Magazine Beaux Arts

Pour une archéologie du numérique

Publié le 22 mai 2009 par Gregory71

La production artistique est un ensemble de traces laissées à l’histoire. Tel fut, paradoxalement, le passé de l’art. Depuis nous jouons avec cette idée, inscrivant et effaçant, rendant duplices et ambigues toutes ces traces, notre passé comme votre avenir. Le jeu a peut être pris fin. Il est devenu autoréférentiel et ennuyeux.

D’autres traces s’accumulent, ne cessent de s’accumuler chaque fois que mes doigts pianotent sur un clavier, ordinateur ou distributeur automatique, chaque fois que ma voix se dépose, s’entend et s’écoute, sur un répondeur ou dans un service à la clientèle. Les entreprises ont une folie de la mémoire, elles peuvent tout enregistrer. Dans quel lieu toutes ces données s’accumulent? Est-ce un trésor de guerre? Pour qui? Et pour quand?

Il n’y a pas à revenir sur la révolution historiographique qu’une telle accumulation produira sans doute puisque l’histoire des anonymes (les anonymes qui devaient justement être oubliés pour que l’histoire soit construite) est une nouvelle façon de configurer l’histoire. On pourra bien sûr dénoncer cette vaine collection, ce chaos de données, mais ce serait encore là un jugement fait au nom dont ne sait quel tribunal, dont ne sait quelle autorité. Il faut savoir entendre ce qui arrive dans cette archéologie avenir, même si, parce que nous ne savons pas comment la penser dans la mesure ou les conditions même de rétention et de mémorisation changent, dans le mesure ou le savoir est bouleversé quant à sa possibilité même, quant à son langage. Nous sommes à un tournant.

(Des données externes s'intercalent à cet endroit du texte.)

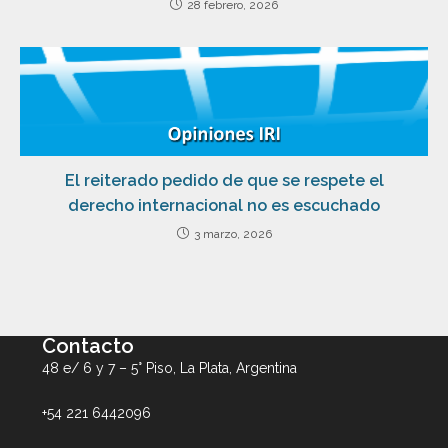
28 febrero, 2026
El reiterado pedido de que se respete el
derecho internacional no es escuchado
3 marzo, 2026
Contacto
48 e/ 6 y 7 – 5° Piso, La Plata, Argentina
+54 221 6442096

Il n’y a donc pas lieu de revenir sur cela. Il est question ici simplement de voir si ce qu’une époque (passée) a nommée l’art survivra à cette transformation historique des traces. Chaque époque fait bien sûr le coup de la fin de l’art comme manière de mettre en scène sa propre fin, son propre avenir. Ne nous laissons pas piéger par ce fantasme, mais essayons, puisque c’est déjà notre temps, de penser les conditions de cette archéologie. Pensons au chiffonnier de Benjamin, à cette attention que l’historien peut accorder non seulement aux grands événements mais aussi à l’infime et à l’oublié. Pensons aussi à ce montage méthodologique que Didi-Huberman tente d’élaborer avec succès je crois depuis des années. Montage de l’hétérogène qui pourrait fort bien s’adapter librement à cette foule d’informations mémorisées. Et je ne peux m’empêcher de voir le réseau, ou plus exactement les extractions faites en lui, comme des possibilités pour d’immenses atlas d’une sensibilité qui n’existe pas encore.

Essayons de penser l’avenir de la mémoire comme notre passé dont les conditions sont inextricablement technologiques et anthropologiques.